▶ [Your task]:
In every one of the records below, switch "A partir de" to "Desde" and write out the text lines again with everything else unchanged. Leave the pictures out.

▶ [Supplied records]:

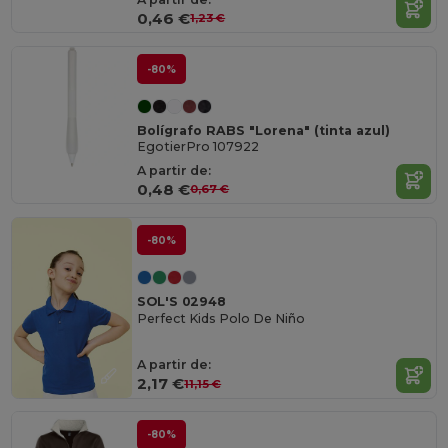
0,46 €
1,23 €
-80%
Bolígrafo RABS "Lorena" (tinta azul)
EgotierPro 107922
A partir de:
0,48 €
0,67 €
-80%
SOL'S 02948
Perfect Kids Polo De Niño
A partir de:
2,17 €
11,15 €
-80%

▶ [Exercise output]:
0,46 €
1,23 €
-80%
Bolígrafo RABS "Lorena" (tinta azul)
EgotierPro 107922
Desde:
0,48 €
0,67 €
-80%
SOL'S 02948
Perfect Kids Polo De Niño
Desde:
2,17 €
11,15 €
-80%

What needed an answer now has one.